Polar mesospheric clouds, also known as noctilucent clouds, occur within the summer mesopause region at mid and high latitudes, at altitudes about 83 km. Satellite observations show that polar mesospheric clouds are mainly composed of water ice particles with small amounts of meteoric smoke (0.01–3% by volume). The formation mechanism of polar mesospheric clouds is a topic of intense research, because they can be used to study physicochemical processes occurring in the mesosphere/lower thermosphere region and also regarded as potential indicators of global climate change.

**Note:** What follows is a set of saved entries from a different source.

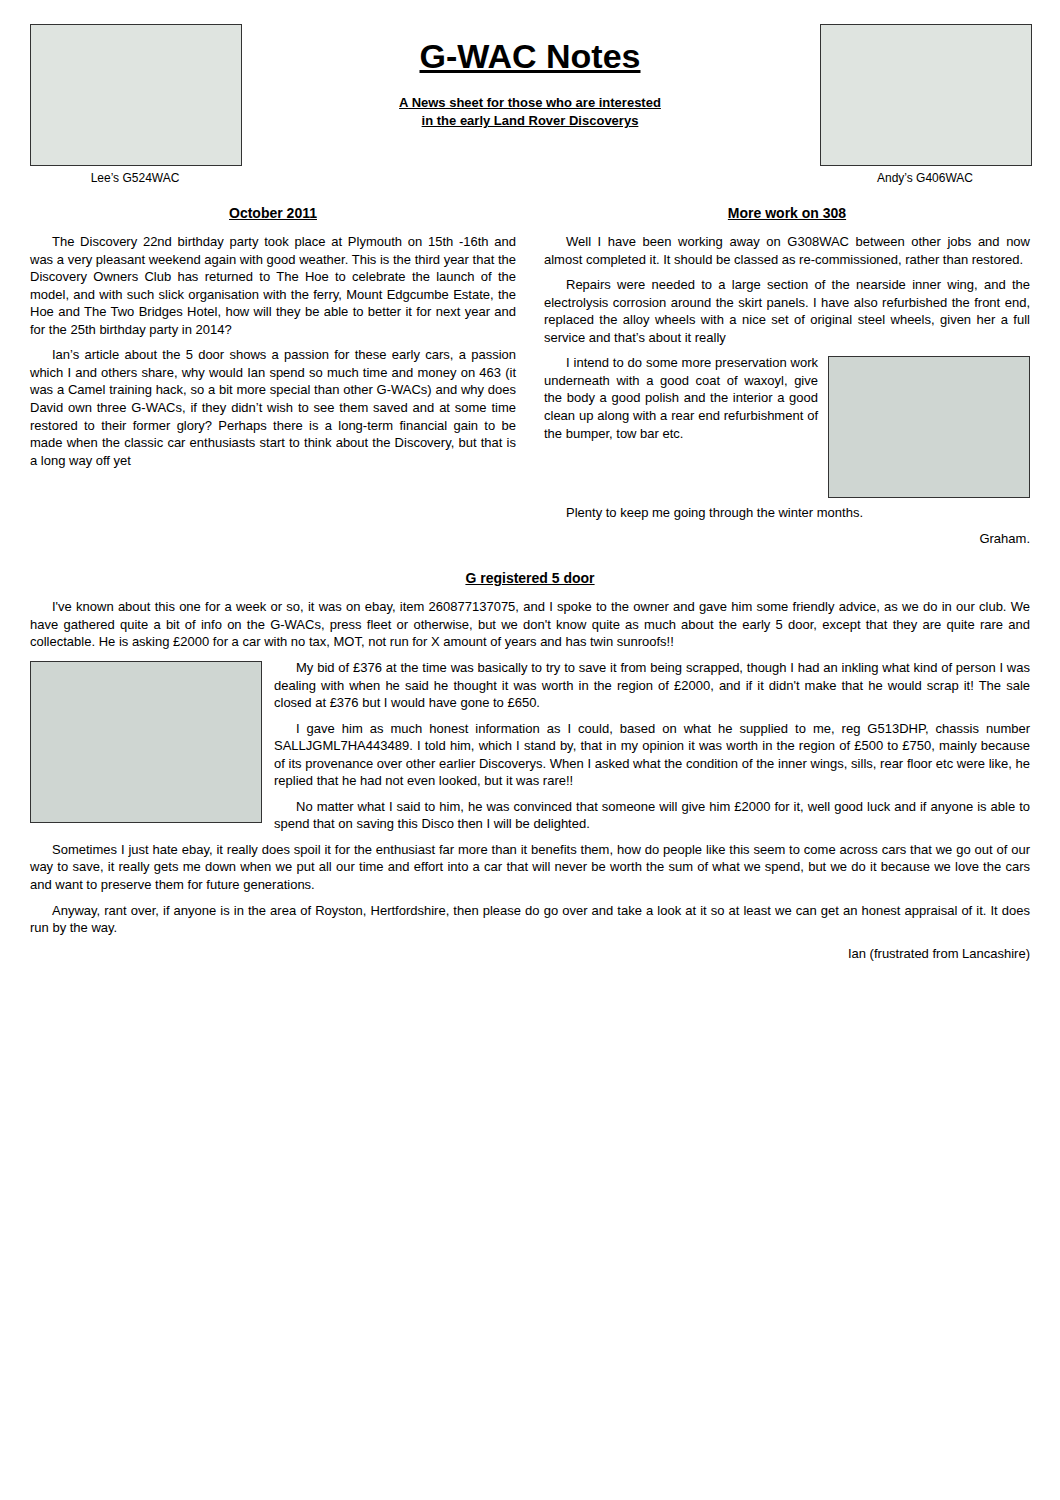Lee’s G524WAC
G-WAC Notes
A News sheet for those who are interested
in the early Land Rover Discoverys
Andy’s G406WAC
October 2011
The Discovery 22nd birthday party took place at Plymouth on 15th -16th and was a very pleasant weekend again with good weather. This is the third year that the Discovery Owners Club has returned to The Hoe to celebrate the launch of the model, and with such slick organisation with the ferry, Mount Edgcumbe Estate, the Hoe and The Two Bridges Hotel, how will they be able to better it for next year and for the 25th birthday party in 2014?
Ian’s article about the 5 door shows a passion for these early cars, a passion which I and others share, why would Ian spend so much time and money on 463 (it was a Camel training hack, so a bit more special than other G-WACs) and why does David own three G-WACs, if they didn’t wish to see them saved and at some time restored to their former glory? Perhaps there is a long-term financial gain to be made when the classic car enthusiasts start to think about the Discovery, but that is a long way off yet
More work on 308
Well I have been working away on G308WAC between other jobs and now almost completed it. It should be classed as re-commissioned, rather than restored.
Repairs were needed to a large section of the nearside inner wing, and the electrolysis corrosion around the skirt panels. I have also refurbished the front end, replaced the alloy wheels with a nice set of original steel wheels, given her a full service and that’s about it really
I intend to do some more preservation work underneath with a good coat of waxoyl, give the body a good polish and the interior a good clean up along with a rear end refurbishment of the bumper, tow bar etc.
Plenty to keep me going through the winter months.
Graham.
G registered 5 door
I've known about this one for a week or so, it was on ebay, item 260877137075, and I spoke to the owner and gave him some friendly advice, as we do in our club. We have gathered quite a bit of info on the G-WACs, press fleet or otherwise, but we don't know quite as much about the early 5 door, except that they are quite rare and collectable. He is asking £2000 for a car with no tax, MOT, not run for X amount of years and has twin sunroofs!!
My bid of £376 at the time was basically to try to save it from being scrapped, though I had an inkling what kind of person I was dealing with when he said he thought it was worth in the region of £2000, and if it didn't make that he would scrap it! The sale closed at £376 but I would have gone to £650.
I gave him as much honest information as I could, based on what he supplied to me, reg G513DHP, chassis number SALLJGML7HA443489. I told him, which I stand by, that in my opinion it was worth in the region of £500 to £750, mainly because of its provenance over other earlier Discoverys. When I asked what the condition of the inner wings, sills, rear floor etc were like, he replied that he had not even looked, but it was rare!!
No matter what I said to him, he was convinced that someone will give him £2000 for it, well good luck and if anyone is able to spend that on saving this Disco then I will be delighted.
Sometimes I just hate ebay, it really does spoil it for the enthusiast far more than it benefits them, how do people like this seem to come across cars that we go out of our way to save, it really gets me down when we put all our time and effort into a car that will never be worth the sum of what we spend, but we do it because we love the cars and want to preserve them for future generations.
Anyway, rant over, if anyone is in the area of Royston, Hertfordshire, then please do go over and take a look at it so at least we can get an honest appraisal of it. It does run by the way.
Ian (frustrated from Lancashire)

A recent theoretical study showed heterogeneous nucleation on nanometer-sized meteoric smoke particles can be a formation route of water ice particles in polar mesospheric clouds [1]. At low temperatures and pressures relevant to the mesosphere, metastable cubic ice I (ice I_c) and amorphous water can be formed in addition to stable hexagonal ice I (ice I_h) by vapor deposition on a substrate, i.e., heterogeneous nucleation [2]. However, the formation conditions of ices I_h and I_c and amorphous water by vapor deposition is still poorly understood. In this study, we developed a new apparatus for in situ structural analysis of vapor-deposited water ice using a combination of reflection high-energy electron diffraction (RHEED) and infrared reflection-absorption spectroscopy (IRRAS). In situ RHEED measurements revealed that the structure of vapor-deposited ice on an aluminaum substrate sensitively depended on the size (thickness) under a typical mesospheric temperature (120 K) and water vapor pressure condition (4.0 × 10^-7 Pa), that is, amorphous water first appeared and ice I_c and ice I_h were subsequently formed as the ice thickness increased, providing Ostwald’s rule of stages [3]. Using IRRAS, the threshold thicknesses for the formation of ice I_c and ice I_h are determined as 17 ± 2 nm and 62 ± 2 nm, respectively. At a high water vapor pressure condition (4.0 × 10^-6 Pa), only amorphous water was formed at 120 K. The present study suggests that amorphous water, ice I_c, and ice I_h can coexist in polar mesospheric clouds, depending not only on the temperature but also on the water vapor pressure and ice sizes.

[1] K.K. Tanaka, I. Mann, and Y. Kimura, Atmos. Chem. Phys. 22, 5639 (2022).
[2] T. Yamazaki, A. Kouchi, K.I. Murata, H. Katsuno, H. Nada, T. Hama, and Y. Kimura, Mon. Not. R. Astron. Soc. 527, 2858 (2024).
[3] P. T. Cardew, Cryst. Growth Des. 23, 3958 (2023).